PROBLEM DESCRIPTION: Return every line of the entries that includes the word "calculate".

Saved data entries
/---

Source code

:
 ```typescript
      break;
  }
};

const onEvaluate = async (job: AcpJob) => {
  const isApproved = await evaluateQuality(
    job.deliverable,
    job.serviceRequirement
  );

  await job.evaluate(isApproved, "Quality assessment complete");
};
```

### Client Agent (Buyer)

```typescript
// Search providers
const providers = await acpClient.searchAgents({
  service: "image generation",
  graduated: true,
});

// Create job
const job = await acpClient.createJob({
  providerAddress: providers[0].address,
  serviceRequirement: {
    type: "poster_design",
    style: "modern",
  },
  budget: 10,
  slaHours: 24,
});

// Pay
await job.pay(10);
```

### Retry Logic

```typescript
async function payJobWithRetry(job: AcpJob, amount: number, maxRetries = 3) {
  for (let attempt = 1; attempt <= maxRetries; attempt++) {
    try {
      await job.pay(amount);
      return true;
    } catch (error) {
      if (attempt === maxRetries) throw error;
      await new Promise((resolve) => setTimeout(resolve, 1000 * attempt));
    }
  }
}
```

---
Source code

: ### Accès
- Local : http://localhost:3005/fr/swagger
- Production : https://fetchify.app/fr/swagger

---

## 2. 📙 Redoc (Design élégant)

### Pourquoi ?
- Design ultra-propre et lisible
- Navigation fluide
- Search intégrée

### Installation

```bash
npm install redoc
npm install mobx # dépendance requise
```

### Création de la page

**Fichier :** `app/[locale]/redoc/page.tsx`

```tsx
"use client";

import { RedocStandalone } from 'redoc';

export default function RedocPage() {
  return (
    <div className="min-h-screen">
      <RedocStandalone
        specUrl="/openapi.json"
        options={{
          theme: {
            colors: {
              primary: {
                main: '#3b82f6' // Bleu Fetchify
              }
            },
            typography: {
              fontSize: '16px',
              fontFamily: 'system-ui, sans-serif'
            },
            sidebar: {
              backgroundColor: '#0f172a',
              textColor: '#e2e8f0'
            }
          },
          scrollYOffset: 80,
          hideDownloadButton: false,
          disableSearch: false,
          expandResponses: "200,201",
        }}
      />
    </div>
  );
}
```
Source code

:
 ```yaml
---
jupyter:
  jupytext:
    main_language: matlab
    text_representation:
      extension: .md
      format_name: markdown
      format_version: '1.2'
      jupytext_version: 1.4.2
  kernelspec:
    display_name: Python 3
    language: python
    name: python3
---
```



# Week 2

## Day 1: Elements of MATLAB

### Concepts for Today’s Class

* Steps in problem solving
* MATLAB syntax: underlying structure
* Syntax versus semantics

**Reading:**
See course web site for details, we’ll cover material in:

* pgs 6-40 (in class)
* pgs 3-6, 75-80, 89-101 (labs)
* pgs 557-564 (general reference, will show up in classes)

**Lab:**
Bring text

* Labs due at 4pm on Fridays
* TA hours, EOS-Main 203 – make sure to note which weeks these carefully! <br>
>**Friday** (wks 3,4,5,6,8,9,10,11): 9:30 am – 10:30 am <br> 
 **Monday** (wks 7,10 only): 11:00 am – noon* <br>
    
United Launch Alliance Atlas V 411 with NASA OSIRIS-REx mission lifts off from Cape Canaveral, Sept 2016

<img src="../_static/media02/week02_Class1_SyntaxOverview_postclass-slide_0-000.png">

\---
/---

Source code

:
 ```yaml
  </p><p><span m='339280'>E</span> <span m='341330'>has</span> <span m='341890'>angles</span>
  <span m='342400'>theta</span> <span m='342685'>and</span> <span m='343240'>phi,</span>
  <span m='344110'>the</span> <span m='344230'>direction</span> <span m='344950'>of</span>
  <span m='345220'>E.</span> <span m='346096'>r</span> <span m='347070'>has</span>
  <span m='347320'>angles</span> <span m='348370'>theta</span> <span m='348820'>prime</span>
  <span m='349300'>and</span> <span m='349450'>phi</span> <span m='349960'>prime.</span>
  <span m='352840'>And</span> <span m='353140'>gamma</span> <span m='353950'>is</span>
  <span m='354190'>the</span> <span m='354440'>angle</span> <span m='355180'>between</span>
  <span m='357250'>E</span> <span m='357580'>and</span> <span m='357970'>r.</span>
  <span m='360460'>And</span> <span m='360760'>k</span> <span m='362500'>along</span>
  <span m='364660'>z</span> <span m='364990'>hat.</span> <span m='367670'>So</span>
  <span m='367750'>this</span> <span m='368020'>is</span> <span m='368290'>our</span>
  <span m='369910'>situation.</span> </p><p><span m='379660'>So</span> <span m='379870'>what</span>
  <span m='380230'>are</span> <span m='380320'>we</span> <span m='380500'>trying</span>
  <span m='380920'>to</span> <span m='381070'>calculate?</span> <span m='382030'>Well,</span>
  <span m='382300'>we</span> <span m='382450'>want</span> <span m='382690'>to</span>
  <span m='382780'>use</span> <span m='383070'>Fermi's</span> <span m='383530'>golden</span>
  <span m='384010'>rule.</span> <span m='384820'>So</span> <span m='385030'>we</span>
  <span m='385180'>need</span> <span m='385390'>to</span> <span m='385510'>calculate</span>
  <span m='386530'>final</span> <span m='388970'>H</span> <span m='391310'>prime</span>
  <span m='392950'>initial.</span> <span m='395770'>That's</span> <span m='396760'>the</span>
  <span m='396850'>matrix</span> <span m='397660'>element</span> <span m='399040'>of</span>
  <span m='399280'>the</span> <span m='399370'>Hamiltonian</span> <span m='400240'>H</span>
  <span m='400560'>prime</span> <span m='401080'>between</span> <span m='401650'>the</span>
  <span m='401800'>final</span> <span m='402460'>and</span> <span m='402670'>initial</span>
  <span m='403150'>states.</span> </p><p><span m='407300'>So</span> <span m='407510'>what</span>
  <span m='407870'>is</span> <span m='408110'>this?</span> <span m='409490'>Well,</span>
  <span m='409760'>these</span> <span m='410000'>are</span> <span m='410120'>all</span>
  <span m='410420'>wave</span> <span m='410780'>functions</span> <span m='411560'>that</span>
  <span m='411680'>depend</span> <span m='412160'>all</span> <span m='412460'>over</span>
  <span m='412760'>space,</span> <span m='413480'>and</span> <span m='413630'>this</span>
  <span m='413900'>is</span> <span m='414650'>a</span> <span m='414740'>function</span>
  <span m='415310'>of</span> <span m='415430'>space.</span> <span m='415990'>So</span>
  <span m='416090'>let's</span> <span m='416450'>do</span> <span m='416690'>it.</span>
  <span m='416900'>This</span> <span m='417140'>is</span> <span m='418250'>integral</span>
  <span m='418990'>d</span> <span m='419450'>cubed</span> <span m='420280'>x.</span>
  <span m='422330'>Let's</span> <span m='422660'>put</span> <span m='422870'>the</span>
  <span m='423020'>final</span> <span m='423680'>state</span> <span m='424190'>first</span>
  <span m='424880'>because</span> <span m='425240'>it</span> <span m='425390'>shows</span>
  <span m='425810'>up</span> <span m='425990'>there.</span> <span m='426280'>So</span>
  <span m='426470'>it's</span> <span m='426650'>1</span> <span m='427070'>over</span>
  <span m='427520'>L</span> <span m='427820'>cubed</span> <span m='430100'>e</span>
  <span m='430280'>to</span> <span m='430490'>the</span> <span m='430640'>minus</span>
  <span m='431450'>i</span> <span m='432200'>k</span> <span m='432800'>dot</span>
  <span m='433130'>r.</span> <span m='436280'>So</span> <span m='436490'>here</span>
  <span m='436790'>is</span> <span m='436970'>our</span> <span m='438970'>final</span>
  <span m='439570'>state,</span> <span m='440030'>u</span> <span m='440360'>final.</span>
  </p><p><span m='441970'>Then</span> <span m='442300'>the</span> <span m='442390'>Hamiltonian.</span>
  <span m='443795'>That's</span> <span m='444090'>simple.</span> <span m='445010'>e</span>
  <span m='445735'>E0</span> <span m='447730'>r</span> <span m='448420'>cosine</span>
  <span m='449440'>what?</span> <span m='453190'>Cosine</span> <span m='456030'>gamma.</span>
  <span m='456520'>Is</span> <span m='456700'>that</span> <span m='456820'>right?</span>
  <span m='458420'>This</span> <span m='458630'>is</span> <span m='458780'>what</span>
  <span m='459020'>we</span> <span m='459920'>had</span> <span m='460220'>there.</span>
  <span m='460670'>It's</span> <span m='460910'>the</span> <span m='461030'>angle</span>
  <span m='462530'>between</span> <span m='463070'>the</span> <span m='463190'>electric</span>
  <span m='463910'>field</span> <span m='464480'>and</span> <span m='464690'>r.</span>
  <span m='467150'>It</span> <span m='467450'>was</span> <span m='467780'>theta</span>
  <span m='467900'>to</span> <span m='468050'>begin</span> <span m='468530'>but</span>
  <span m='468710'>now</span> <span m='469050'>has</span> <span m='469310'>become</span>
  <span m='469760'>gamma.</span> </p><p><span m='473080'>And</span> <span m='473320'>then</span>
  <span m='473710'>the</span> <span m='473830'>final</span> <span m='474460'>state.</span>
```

\---

TASK ANSWER:
  <span m='380920'>to</span> <span m='381070'>calculate?</span> <span m='382030'>Well,</span>
  <span m='385180'>need</span> <span m='385390'>to</span> <span m='385510'>calculate</span>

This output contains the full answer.